Most notably, they’ve made significant strides in their record, with only one fewer win than they had in all of their most recent full season (2019), and that’s still with 18 regular season games left to play.
“We have program goals that we set from Day 1 when we got here,” Bell said. “That falls in line with the administration and what their vision is here at Pitt. That’s to compete for championships. We want to prepare our guys to do so. We weren’t going to say it’s championship or bust or anything like that. We weren’t going to predict anything. We can’t get ahead of ourselves. We can’t look at what it’s supposed to look like down the road until we toe the line and compete.”
There are significant games looming immediately ahead. Pitt has a three-game series beginning Friday with No. 7 Louisville, a matchup of top-20 squads with implications beyond which side can manage to take two of three games. After that, the road ostensibly gets easier, with 12 of its 15 games after that coming against teams with losing records.
Not that Bell would ever look that far ahead, of course.
“I think the league provides opportunities for every program,” he said. “It’s as big as what you want to make out of it. The ironic thing is whether you’re playing Louisville or Wake Forest or Duke or Georgia Tech, a win is a win and a loss is a loss. If you try to make more out of it and get yourself out of what you’re trying to accomplish, it can bury you.”
Men’s soccer
The Panthers secured the No. 2 overall seed for the NCAA tournament, a designation revealed Monday during the tournament’s selection show.
It’s the highest seed Pitt has ever received for the tournament and after making the 2019 field, it marks the first time in program history that it has made back-to-back appearances in the tournament.
The Panthers’ first game will come on May 2, when it will play the winner of an earlier match between Bowling Green and Monmouth.
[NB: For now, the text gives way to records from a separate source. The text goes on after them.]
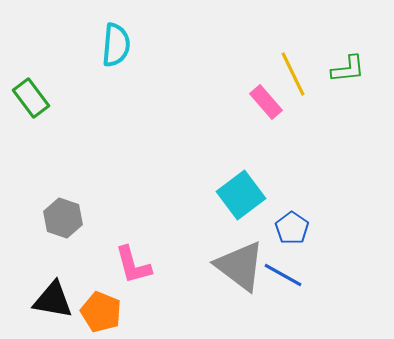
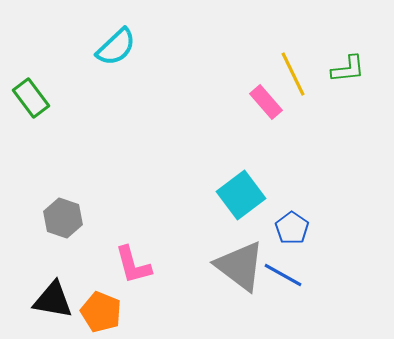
cyan semicircle: moved 2 px down; rotated 42 degrees clockwise
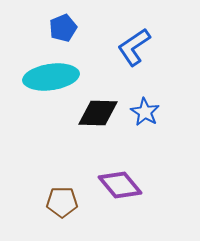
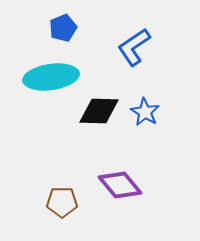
black diamond: moved 1 px right, 2 px up
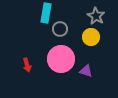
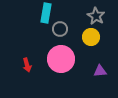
purple triangle: moved 14 px right; rotated 24 degrees counterclockwise
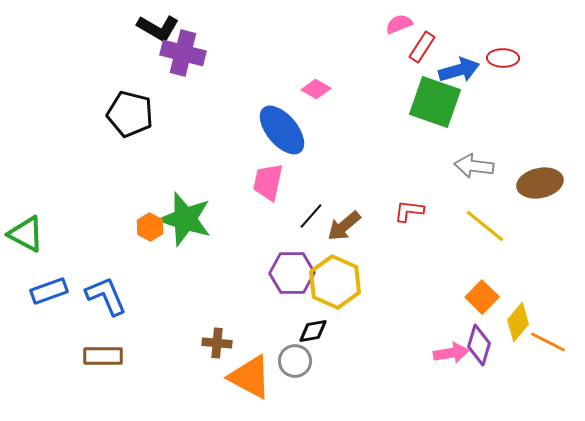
Should they win that game, they would play in the round of 16 on May 6 against either Central Florida or James Madison. Pitt’s placement in the bracket came after falling to Clemson, the tournament’s No. 1 overall seed, 2-0, in the ACC championship last Saturday.
Softball
As Pitt’s baseball team captured a three-game series against North Carolina, its softball team did something even better against the Tar Heels — it swept them.
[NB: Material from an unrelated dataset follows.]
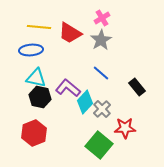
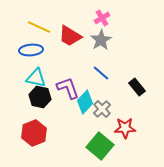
yellow line: rotated 20 degrees clockwise
red trapezoid: moved 3 px down
purple L-shape: rotated 30 degrees clockwise
green square: moved 1 px right, 1 px down
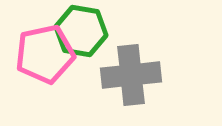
The Panthers took four consecutive games from North Carolina, scoring at least six runs in each of the games. Those triumphs sharply reversed a five-game losing streak and ended a stretch in which Pitt lost 13 of 14 games. With the wins, Pitt nearly doubled its ACC victory total this season, from five to nine (against 20 losses).
In the four games against the Tar Heels, junior Sarah Seamans smashed three home runs, along with eight hits and eight RBIs. For her efforts, she was named the ACC player of the week. Sophomore EC Taylor, a Florida transfer, went 10 for 14 with seven runs and four RBIs.
Track and field
At the Virginia Challenge in Charlottesville, Va., senior Felix Wolter broke the school record in the decathlon, winning eight of the 10 events for a score of 7,950 points, which marked the second-best score in the NCAA this season and the eighth-best in the world. The Munich, Germany native’s scores in the long jump, pole vault and high jump have placed him in the top-10 in those respective events in Pitt history.
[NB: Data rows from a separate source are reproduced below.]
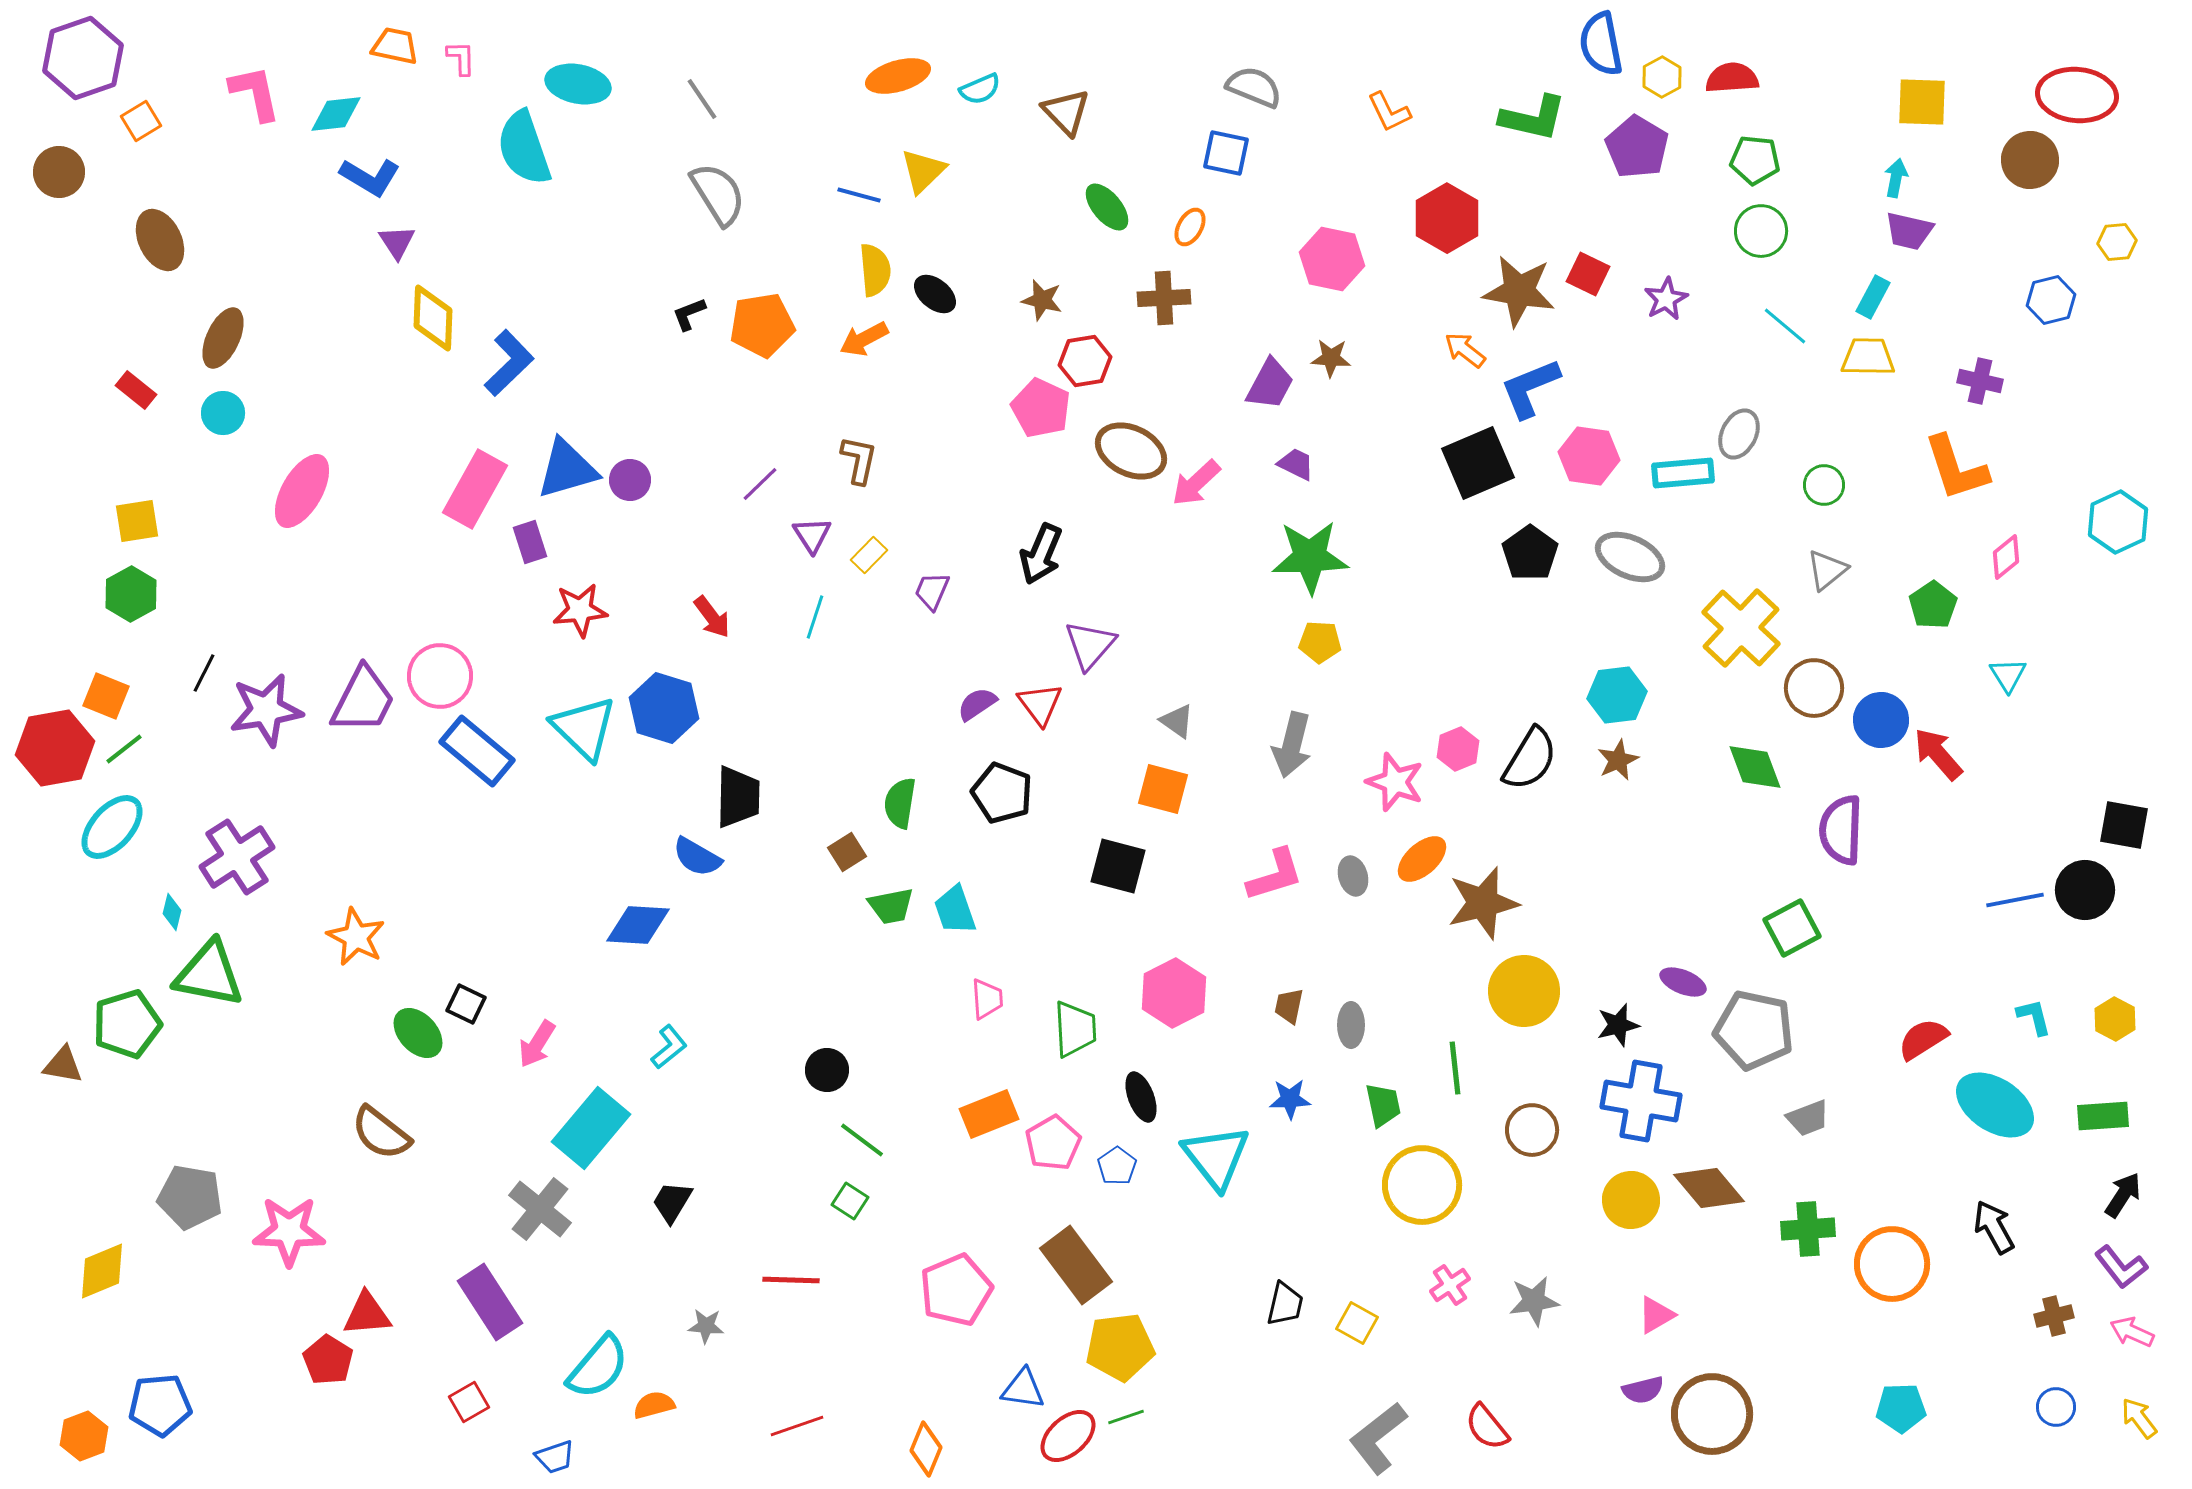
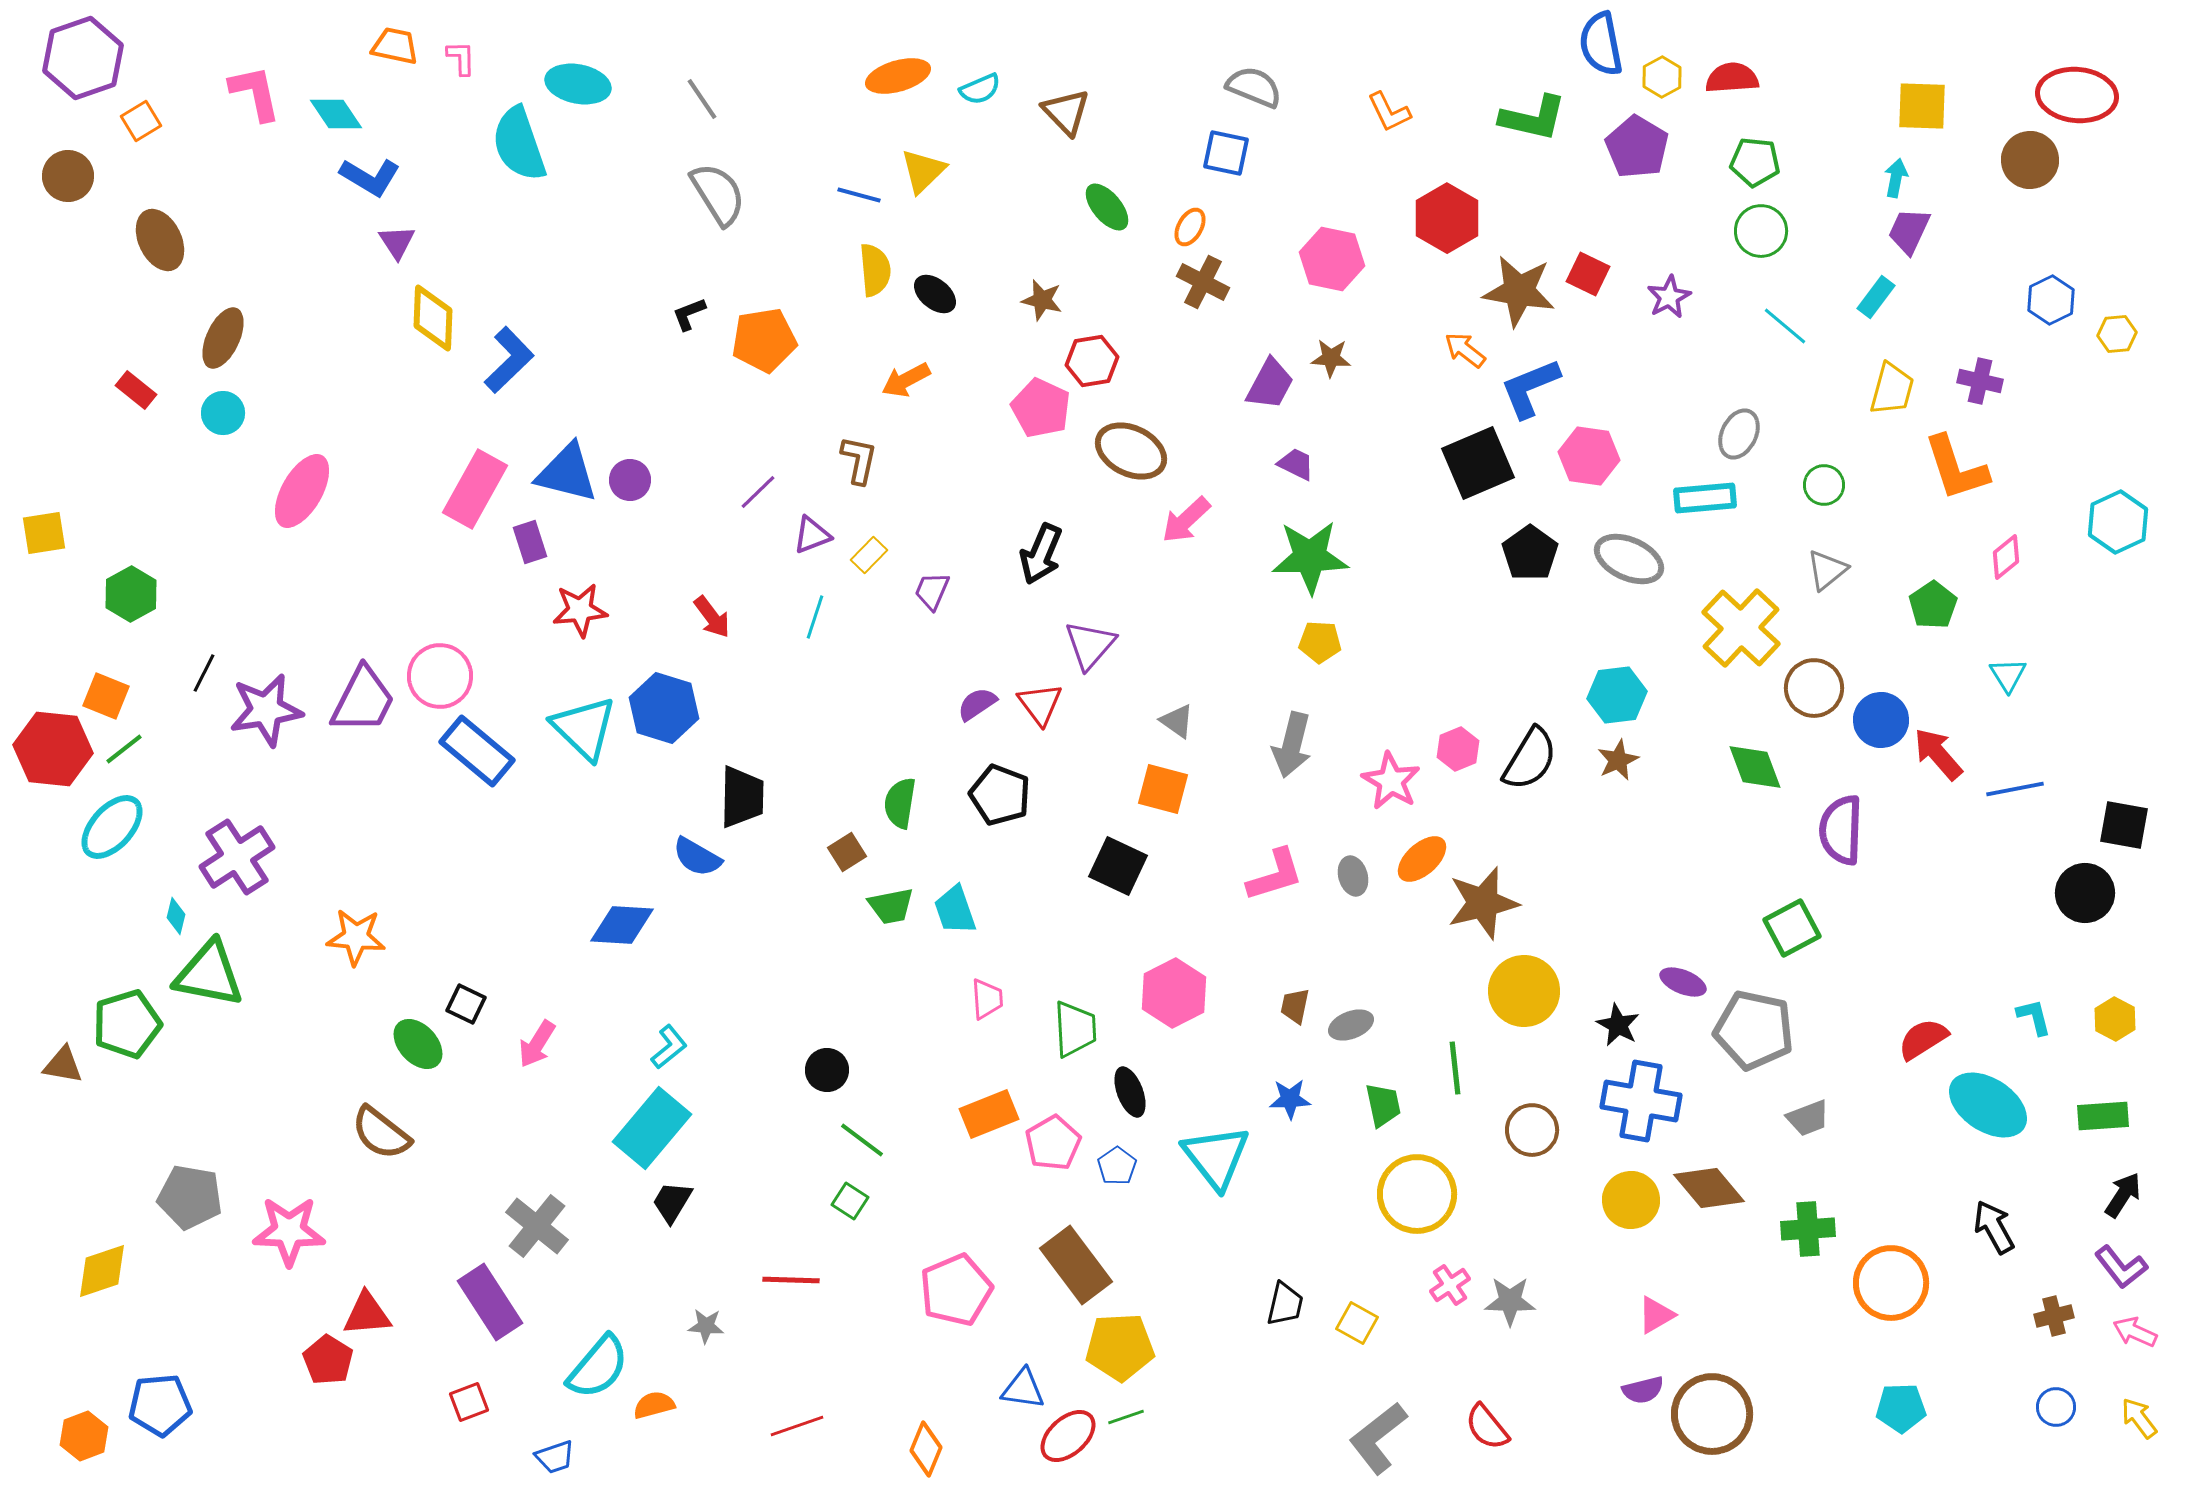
yellow square at (1922, 102): moved 4 px down
cyan diamond at (336, 114): rotated 62 degrees clockwise
cyan semicircle at (524, 148): moved 5 px left, 4 px up
green pentagon at (1755, 160): moved 2 px down
brown circle at (59, 172): moved 9 px right, 4 px down
purple trapezoid at (1909, 231): rotated 102 degrees clockwise
yellow hexagon at (2117, 242): moved 92 px down
cyan rectangle at (1873, 297): moved 3 px right; rotated 9 degrees clockwise
brown cross at (1164, 298): moved 39 px right, 16 px up; rotated 30 degrees clockwise
purple star at (1666, 299): moved 3 px right, 2 px up
blue hexagon at (2051, 300): rotated 12 degrees counterclockwise
orange pentagon at (762, 325): moved 2 px right, 15 px down
orange arrow at (864, 339): moved 42 px right, 41 px down
yellow trapezoid at (1868, 357): moved 24 px right, 32 px down; rotated 104 degrees clockwise
red hexagon at (1085, 361): moved 7 px right
blue L-shape at (509, 363): moved 3 px up
blue triangle at (567, 469): moved 4 px down; rotated 30 degrees clockwise
cyan rectangle at (1683, 473): moved 22 px right, 25 px down
pink arrow at (1196, 483): moved 10 px left, 37 px down
purple line at (760, 484): moved 2 px left, 8 px down
yellow square at (137, 521): moved 93 px left, 12 px down
purple triangle at (812, 535): rotated 42 degrees clockwise
gray ellipse at (1630, 557): moved 1 px left, 2 px down
red hexagon at (55, 748): moved 2 px left, 1 px down; rotated 16 degrees clockwise
pink star at (1395, 782): moved 4 px left, 1 px up; rotated 10 degrees clockwise
black pentagon at (1002, 793): moved 2 px left, 2 px down
black trapezoid at (738, 797): moved 4 px right
black square at (1118, 866): rotated 10 degrees clockwise
black circle at (2085, 890): moved 3 px down
blue line at (2015, 900): moved 111 px up
cyan diamond at (172, 912): moved 4 px right, 4 px down
blue diamond at (638, 925): moved 16 px left
orange star at (356, 937): rotated 22 degrees counterclockwise
brown trapezoid at (1289, 1006): moved 6 px right
gray ellipse at (1351, 1025): rotated 69 degrees clockwise
black star at (1618, 1025): rotated 30 degrees counterclockwise
green ellipse at (418, 1033): moved 11 px down
black ellipse at (1141, 1097): moved 11 px left, 5 px up
cyan ellipse at (1995, 1105): moved 7 px left
cyan rectangle at (591, 1128): moved 61 px right
yellow circle at (1422, 1185): moved 5 px left, 9 px down
gray cross at (540, 1209): moved 3 px left, 17 px down
orange circle at (1892, 1264): moved 1 px left, 19 px down
yellow diamond at (102, 1271): rotated 4 degrees clockwise
gray star at (1534, 1301): moved 24 px left; rotated 9 degrees clockwise
pink arrow at (2132, 1332): moved 3 px right
yellow pentagon at (1120, 1347): rotated 4 degrees clockwise
red square at (469, 1402): rotated 9 degrees clockwise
Senior Kollin Smith finished in first place in the 110-meter hurdles and the long jump, recording the second-longest distance in program history in the latter. While finishing in third place, senior Noah Walker set a school record in the discus, breaking the previous record by more than five feet. Junior Eddita Pessima was victorious herself, finishing first in the 100-meter hurdles.
Senior Ally Brunton’s time of 2:08.17 in the 800-meter run was the fourth-fastest time in the event in program history and the fastest since 2000.